Inizialmente, questa riflessione sul passato non confortò il salmista, ma accrebbe il suo dolore, poiché si rendeva conto di quanto gli mancasse. Egli si chiedeva perché era così turbato, così abbattuto. I suoi pensieri sul passato lo aiutavano però a ricordarsi del suo Dio. Questi era il suo conforto. Quindi si fece coraggio, proponendosi di aspettare pazientemente che Geova agisse. Il salmista non lasciò che le circostanze avverse facessero vacillare la sua convinzione che, a tempo debito, Geova sarebbe venuto in suo aiuto consentendogli di nuovo di lodare l’Altissimo per aver provveduto una grande salvezza o liberazione. Sebbene molto lontano dal santuario, forse nella zona del monte Ermon con le sue vette, il salmista ricordava Geova.
Se vi sentite scoraggiati a causa di circostanze avverse, fate ciò che fece il salmista. Ricordate che Geova non abbandona i suoi servitori. Egli verrà in vostro aiuto. Ciò nonostante potete risentire seriamente degli effetti negativi delle vostre difficoltà. Questo non significa che avete perso la fede. Sebbene il salmista avesse fiducia che Geova lo avrebbe liberato, provava ugualmente dolore. Lo stesso paesaggio del luogo in cui era esiliato, per quanto bello in se stesso, gli ricordava la sua brutta situazione. Leggiamo: “Acque dell’abisso chiamano acque dell’abisso al suono dei tuoi getti (d’acqua). Tutti i tuoi flutti e le tue onde, son passati sopra di me”. — Sal. 42:7.

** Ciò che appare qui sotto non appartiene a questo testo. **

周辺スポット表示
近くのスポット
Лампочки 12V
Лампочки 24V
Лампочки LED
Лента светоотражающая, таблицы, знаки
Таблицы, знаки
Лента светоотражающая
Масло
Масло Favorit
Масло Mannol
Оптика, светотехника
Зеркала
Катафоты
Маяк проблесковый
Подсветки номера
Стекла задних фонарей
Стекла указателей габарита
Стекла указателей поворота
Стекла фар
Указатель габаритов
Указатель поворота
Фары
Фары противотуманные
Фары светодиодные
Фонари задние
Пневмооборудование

Queste parole sono forse una descrizione di ciò che accade quando le nevi dell’Ermon si sciolgono. Si formano delle imponenti cascate che si riversano nel Giordano, ingrossandolo. Un’onda sembra parlare a un’altra onda. Questa grandiosa manifestazione di potenza ricordava al salmista che egli era sopraffatto dal dolore come se fosse stato sommerso dalle acque.

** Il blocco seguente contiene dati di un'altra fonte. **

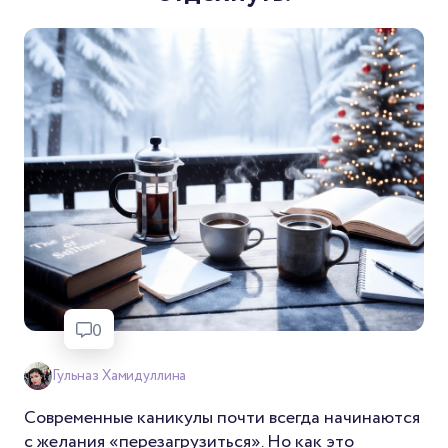
0
Гульназ Хамидуллина
Современные каникулы почти всегда начинаются
с желания «перезагрузиться». Но как это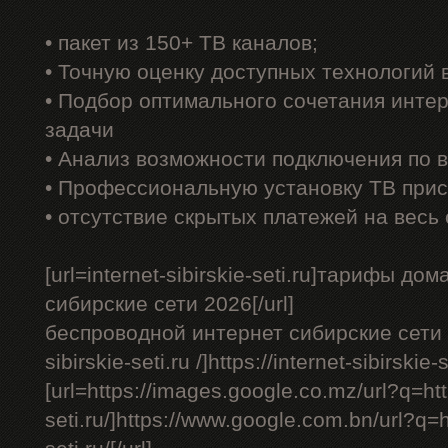
• пакет из 150+ ТВ каналов;
• Точную оценку доступных технологий
• Подбор оптимального сочетания интер
задачи
• Анализ возможности подключения по 
• Профессиональную установку ТВ прис
• отсутствие скрытых платежей на весь
[url=internet-sibirskie-seti.ru]тарифы д
сибирские сети 2026[/url]
беспроводной интернет сибирские сети - [
sibirskie-seti.ru /]https://internet-sibirskie-se
[url=https://images.google.co.mz/url?q=http
seti.ru/]https://www.google.com.bn/url?q=ht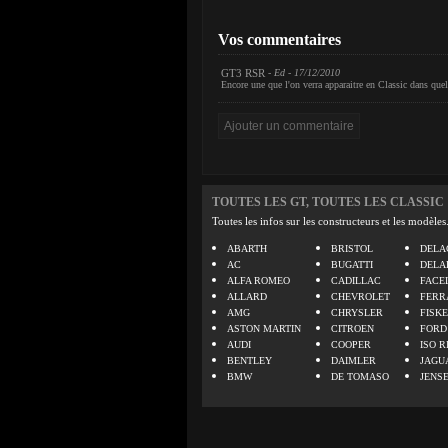
Vos commentaires
GT3 RSR
- Ed - 17/12/2010
Encore une que l'on verra apparaitre en Classic dans que
TOUTES LES GT, TOUTES LES CLASSIC
Toutes les infos sur les constructeurs et les modèles
ABARTH
BRISTOL
DELA
AC
BUGATTI
DELA
ALFA ROMEO
CADILLAC
FACE
ALLARD
CHEVROLET
FERR
AMG
CHRYSLER
FISK
ASTON MARTIN
CITROEN
FORD
AUDI
COOPER
ISO R
BENTLEY
DAIMLER
JAGU
BMW
DE TOMASO
JENS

In seguito esprime la sua fiducia nell’Altissimo dicendo: “Di giorno Geova comanderà alla sua amorevole benignità, e di notte il suo canto sarà con me; vi sarà preghiera all’Iddio della mia vita”. (Sal. 42:8) Il levita coraita non dubitava che Geova avrebbe espresso la sua amorevole benignità, o attivo e compassionevole interesse per lui, dandogli sollievo. Questo gli avrebbe consentito di lodare Geova con un canto e di innalzargli una preghiera di ringraziamento.

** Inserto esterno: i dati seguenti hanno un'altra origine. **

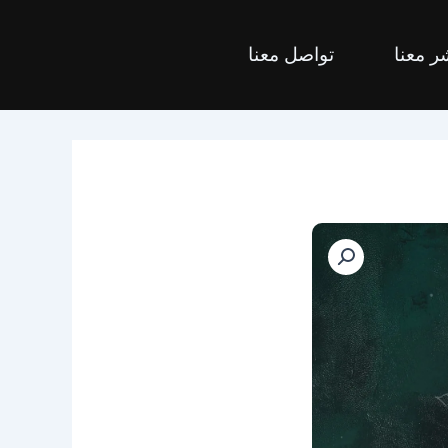
ر معنا
تواصل معنا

Comunque, il salmista non poteva fare a meno di pensare alla sua dolorosa situazione. Egli continua: “Di sicuro dirò a Dio mia rupe: ‘Perché mi hai dimenticato? Perché vado in giro con tristezza a causa dell’oppressione del nemico?’ Con assassinio contro le mie ossa quelli che mi mostrano ostilità mi han biasimato, mentre mi dicono tutto il giorno: ‘Dov’è il tuo Dio?’ Perché ti disperi, o anima mia, e perché sei tumultuosa dentro di me?” — Sal. 42:9-11a.
Sebbene il salmista considerasse Geova un’imponente rupe in cui potersi rifugiare se inseguiti dal nemico, si chiedeva perché apparentemente fosse stato abbandonato. Sì, l’Altissimo aveva permesso che continuasse a essere triste o abbattuto mentre il nemico esultava in trionfo. Il salmista parla di sé come se fosse stato biasimato con ostilità. Lo scherno era così crudele da poter essere paragonato a un ‘assassinio contro le ossa del salmista’, contro la sua stessa costituzione fisica. Per cui sollevò nuovamente la domanda sulle ragioni della sua grave angustia. Ma la sua fede non vacillò, perché termina dicendo: “Aspetta Dio, poiché ancora lo loderò come la grande salvezza della mia persona e come il mio Dio”. — Sal. 42:11b.
Qualunque cosa possa capitarci, sia consentito anche a noi come al salmista di continuare a sperare nell’aiuto di Geova Dio. Continuiamo inoltre a mostrare vivo apprezzamento per qualsiasi opportunità abbiamo ora di godere spiritualmente la compagnia di altri.